The replacement parameter still controls whether the sample is put back. num_samples is used to control the number of samples generated. The weights parameter corresponds to the weight of samples rather than the weight of categories. The most important is the iter() method, which returns the random number sequence, but the random number sequence is determined according to the weight specified by weights.

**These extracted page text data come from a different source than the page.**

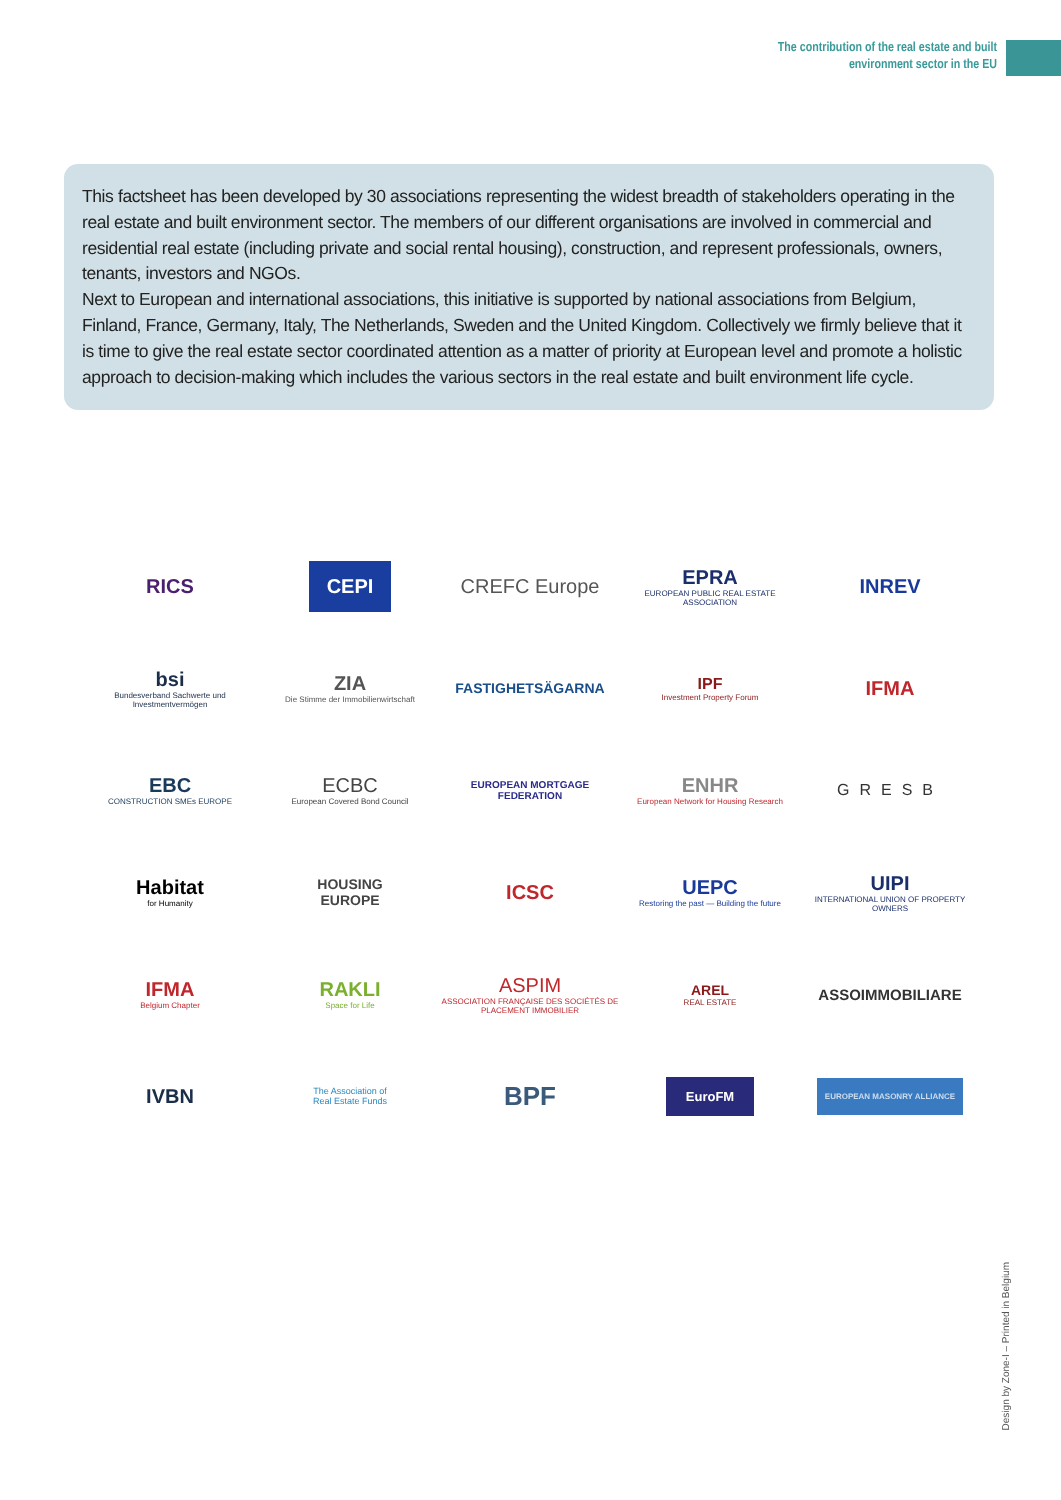The contribution of the real estate and built
environment sector in the EU
This factsheet has been developed by 30 associations representing the widest breadth of stakeholders operating in the real estate and built environment sector. The members of our different organisations are involved in commercial and residential real estate (including private and social rental housing), construction, and represent professionals, owners, tenants, investors and NGOs.
Next to European and international associations, this initiative is supported by national associations from Belgium, Finland, France, Germany, Italy, The Netherlands, Sweden and the United Kingdom. Collectively we firmly believe that it is time to give the real estate sector coordinated attention as a matter of priority at European level and promote a holistic approach to decision-making which includes the various sectors in the real estate and built environment life cycle.
RICS
CEPI
CREFC Europe
EPRA
EUROPEAN PUBLIC REAL ESTATE ASSOCIATION
INREV
bsi
Bundesverband Sachwerte und Investmentvermögen
ZIA
Die Stimme der Immobilienwirtschaft
FASTIGHETSÄGARNA
IPF
Investment Property Forum
IFMA
EBC
CONSTRUCTION SMEs EUROPE
ECBC
European Covered Bond Council
EUROPEAN MORTGAGE FEDERATION
ENHR
European Network for Housing Research
GRESB
Habitat
for Humanity
HOUSING
EUROPE
ICSC
UEPC
Restoring the past — Building the future
UIPI
INTERNATIONAL UNION OF PROPERTY OWNERS
IFMA
Belgium Chapter
RAKLI
Space for Life
ASPIM
ASSOCIATION FRANÇAISE DES SOCIÉTÉS DE PLACEMENT IMMOBILIER
AREL
REAL ESTATE
ASSOIMMOBILIARE
IVBN
The Association of
Real Estate Funds
BPF
EuroFM
EUROPEAN MASONRY ALLIANCE
Design by Zone-I – Printed in Belgium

# Weighted random sampling data=[1,2,5,78,6,56] # The position is [0], the circle is 0.1, the position is [1], and the weight is 0.2 weights=[0.1,0.2,0.3,0.4,0.8,0.3,5] rsampler=sampler.WeightedRandomSampler(weights=weights,num_samples=10,replacement=True) for index in rsampler: print("index: {}".format(str(index))) index: 5 index: 4 index: 6 index: 6 index: 6

## Batch samplerbatch sampler

class BatchSampler(Sampler): r"""Wraps another sampler to yield a mini-batch of indices. Args: sampler (Sampler or Iterable): Base sampler. Can be any iterable object with ``__len__`` implemented. batch_size (int): Size of mini-batch. drop_last (bool): If ``True``, the sampler will drop the last batch if its size would be less than ``batch_size`` Example: >>> list(BatchSampler(SequentialSampler(range(10)), batch_size=3, drop_last=False)) [[0, 1, 2], [3, 4, 5], [6, 7, 8], [9]] >>> list(BatchSampler(SequentialSampler(range(10)), batch_size=3, drop_last=True)) [[0, 1, 2], [3, 4, 5], [6, 7, 8]] """ def __init__(self, sampler, batch_size, drop_last): # Since collections.abc.Iterable does not check for `__getitem__`, which # is one way for an object to be an iterable, we don't do an `isinstance` # check here. # Type check if not isinstance(batch_size, _int_classes) or isinstance(batch_size, bool) or \ batch_size <= 0: raise ValueError("batch_size should be a positive integer value, " "but got batch_size={}".format(batch_size)) if not isinstance(drop_last, bool): raise ValueError("drop_last should be a boolean value, but got " "drop_last={}".format(drop_last)) # Define which sampler to use self.sampler = sampler self.batch_size = batch_size # Is the number of samples less than batch_ This sampling will be rejected when size is selected self.drop_last = drop_last def __iter__(self): batch = [] for idx in self.sampler: batch.append(idx) # If the number of samples and batch_ If the sizes are equal, the sampling is completed if len(batch) == self.batch_size: yield batch batch = [] # After the for is completed, it is not necessary to eliminate the insufficient batch_size returns the current batch if len(batch) > 0 and not self.drop_last: yield batch def __len__(self): # When not culled, the length of the data is the length of the sampler index if self.drop_last: return len(self.sampler) // self.batch_size else: return (len(self.sampler) + self.batch_size - 1) // self.batch_size

After defining various samplers, batch sampling is required. When drop_ When last is True, if the sampled data is smaller than the batch size, the batch data will be discarded. In the following example, the sampler used by BatchSampler is sequential sampler.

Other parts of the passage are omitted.